DeepLists are built to be a high-quality shortlist of stocks that have survived multiple layers of scrutiny. The list is meant to start you from a much stronger place than manual screening or social media noise.

How you should use DeepLists

A simple way to use DeepLists as a retail investor:

  • Pick a time horizon and stick to it. If you’re investing with a 6–12 month mindset, follow the DeepLists built for that, and avoid reacting daily.
  • Use the list as a shortlist, not a command. The DeepList is a starting point for research—not a “buy everything” instruction or recommendation.
  • Keep position sizes sensible. Even great ideas can be volatile. Decide your sizing rules first, then use the list to choose candidates.
  • Pay attention to changes, but don’t panic. Weekly adds/drops often reflect ranking changes—not an emergency sell signal. Stick to your plan of your stop loss levels and profit targets.

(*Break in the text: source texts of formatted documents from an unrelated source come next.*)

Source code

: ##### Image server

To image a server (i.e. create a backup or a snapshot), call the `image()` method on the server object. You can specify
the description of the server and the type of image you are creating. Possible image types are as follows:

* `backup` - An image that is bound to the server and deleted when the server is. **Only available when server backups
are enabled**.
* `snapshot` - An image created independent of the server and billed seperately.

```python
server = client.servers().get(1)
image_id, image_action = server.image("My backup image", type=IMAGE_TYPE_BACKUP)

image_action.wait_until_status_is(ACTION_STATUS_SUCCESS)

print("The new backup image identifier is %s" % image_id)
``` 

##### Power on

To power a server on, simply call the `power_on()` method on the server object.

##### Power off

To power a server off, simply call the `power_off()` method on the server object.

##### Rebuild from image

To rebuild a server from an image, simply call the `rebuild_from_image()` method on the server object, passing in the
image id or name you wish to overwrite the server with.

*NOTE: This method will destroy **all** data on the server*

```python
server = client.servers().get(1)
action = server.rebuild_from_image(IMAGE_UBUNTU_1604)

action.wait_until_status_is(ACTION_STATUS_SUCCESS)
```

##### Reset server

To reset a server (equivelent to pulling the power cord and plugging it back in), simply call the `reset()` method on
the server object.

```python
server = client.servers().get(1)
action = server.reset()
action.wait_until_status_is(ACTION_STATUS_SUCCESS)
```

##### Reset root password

The new Dashboard: built to help you decide faster

1. DeepLists with charting tools

This is where most people start. You can view each DeepList, click into any ticker, and use built-in charting to study price action and behavior in context. It is meant to help you answer practical questions quickly: Is the stock trending or choppy? Is it making new highs? How volatile is it? Does the chart match the story?

2. Market Overview

A quick snapshot of the broader environment the model is operating in. This section helps you understand whether the market has been risk-on or defensive, and whether conditions are supportive for momentum, quality, or more cautious positioning.

3. Market News

A curated view of the key stories and themes that move markets. This is not meant to replace financial news. It exists to keep you aware of what the market is reacting to so you can interpret DeepList changes with better context.

4. Scoreboard

This is the accountability layer. The Scoreboard tracks the ongoing performance of each DeepList over time, and it also shows how weekly rebalancing has been working out. Instead of asking, “Did the list do well?” you can see the answer with a clean, consistent record of results and changes.

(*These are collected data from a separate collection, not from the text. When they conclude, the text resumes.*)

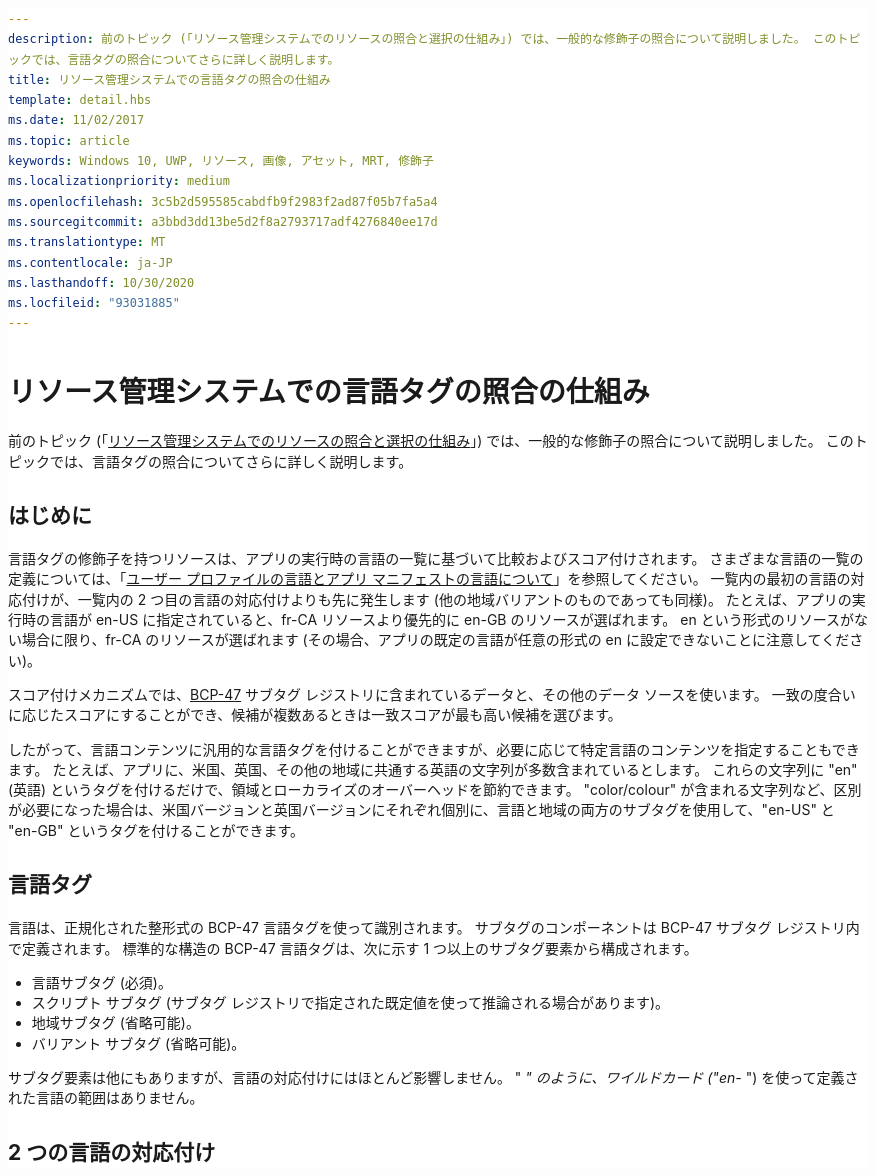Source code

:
 ```yaml
---
description: 前のトピック (「リソース管理システムでのリソースの照合と選択の仕組み」) では、一般的な修飾子の照合について説明しました。 このトピックでは、言語タグの照合についてさらに詳しく説明します。
title: リソース管理システムでの言語タグの照合の仕組み
template: detail.hbs
ms.date: 11/02/2017
ms.topic: article
keywords: Windows 10, UWP, リソース, 画像, アセット, MRT, 修飾子
ms.localizationpriority: medium
ms.openlocfilehash: 3c5b2d595585cabdfb9f2983f2ad87f05b7fa5a4
ms.sourcegitcommit: a3bbd3dd13be5d2f8a2793717adf4276840ee17d
ms.translationtype: MT
ms.contentlocale: ja-JP
ms.lasthandoff: 10/30/2020
ms.locfileid: "93031885"
---
```

# <a name="how-the-resource-management-system-matches-language-tags"></a>リソース管理システムでの言語タグの照合の仕組み

前のトピック (「[リソース管理システムでのリソースの照合と選択の仕組み](how-rms-matches-and-chooses-resources.md)」) では、一般的な修飾子の照合について説明しました。 このトピックでは、言語タグの照合についてさらに詳しく説明します。

## <a name="introduction"></a>はじめに

言語タグの修飾子を持つリソースは、アプリの実行時の言語の一覧に基づいて比較およびスコア付けされます。 さまざまな言語の一覧の定義については、「[ユーザー プロファイルの言語とアプリ マニフェストの言語について](../design/globalizing/manage-language-and-region.md)」を参照してください。 一覧内の最初の言語の対応付けが、一覧内の 2 つ目の言語の対応付けよりも先に発生します (他の地域バリアントのものであっても同様)。 たとえば、アプリの実行時の言語が en-US に指定されていると、fr-CA リソースより優先的に en-GB のリソースが選ばれます。 en という形式のリソースがない場合に限り、fr-CA のリソースが選ばれます (その場合、アプリの既定の言語が任意の形式の en に設定できないことに注意してください)。

スコア付けメカニズムでは、[BCP-47](https://tools.ietf.org/html/bcp47) サブタグ レジストリに含まれているデータと、その他のデータ ソースを使います。 一致の度合いに応じたスコアにすることができ、候補が複数あるときは一致スコアが最も高い候補を選びます。

したがって、言語コンテンツに汎用的な言語タグを付けることができますが、必要に応じて特定言語のコンテンツを指定することもできます。 たとえば、アプリに、米国、英国、その他の地域に共通する英語の文字列が多数含まれているとします。 これらの文字列に "en" (英語) というタグを付けるだけで、領域とローカライズのオーバーヘッドを節約できます。 "color/colour" が含まれる文字列など、区別が必要になった場合は、米国バージョンと英国バージョンにそれぞれ個別に、言語と地域の両方のサブタグを使用して、"en-US" と "en-GB" というタグを付けることができます。

## <a name="language-tags"></a>言語タグ

言語は、正規化された整形式の BCP-47 言語タグを使って識別されます。 サブタグのコンポーネントは BCP-47 サブタグ レジストリ内で定義されます。 標準的な構造の BCP-47 言語タグは、次に示す 1 つ以上のサブタグ要素から構成されます。

- 言語サブタグ (必須)。
- スクリプト サブタグ (サブタグ レジストリで指定された既定値を使って推論される場合があります)。
- 地域サブタグ (省略可能)。
- バリアント サブタグ (省略可能)。

サブタグ要素は他にもありますが、言語の対応付けにはほとんど影響しません。 " *" のように、ワイルドカード ("en-* ") を使って定義された言語の範囲はありません。

## <a name="matching-two-languages"></a>2 つの言語の対応付け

What DeepCap AI 2.0 means for you

DeepCap AI 2.0 is built for retail investors who want a smarter starting point than social media noise and a more structured approach than guessing from one indicator.

You get a model that investigates each stock from multiple angles using thousands of data points, a list-building process designed to be tough and repeatable, and a Dashboard that lets you explore ideas and verify performance in one place.

If you want a clear weekly shortlist, tools to pressure-test ideas, and a track record you can monitor over time, DeepCap AI 2.0 is designed to deliver exactly that.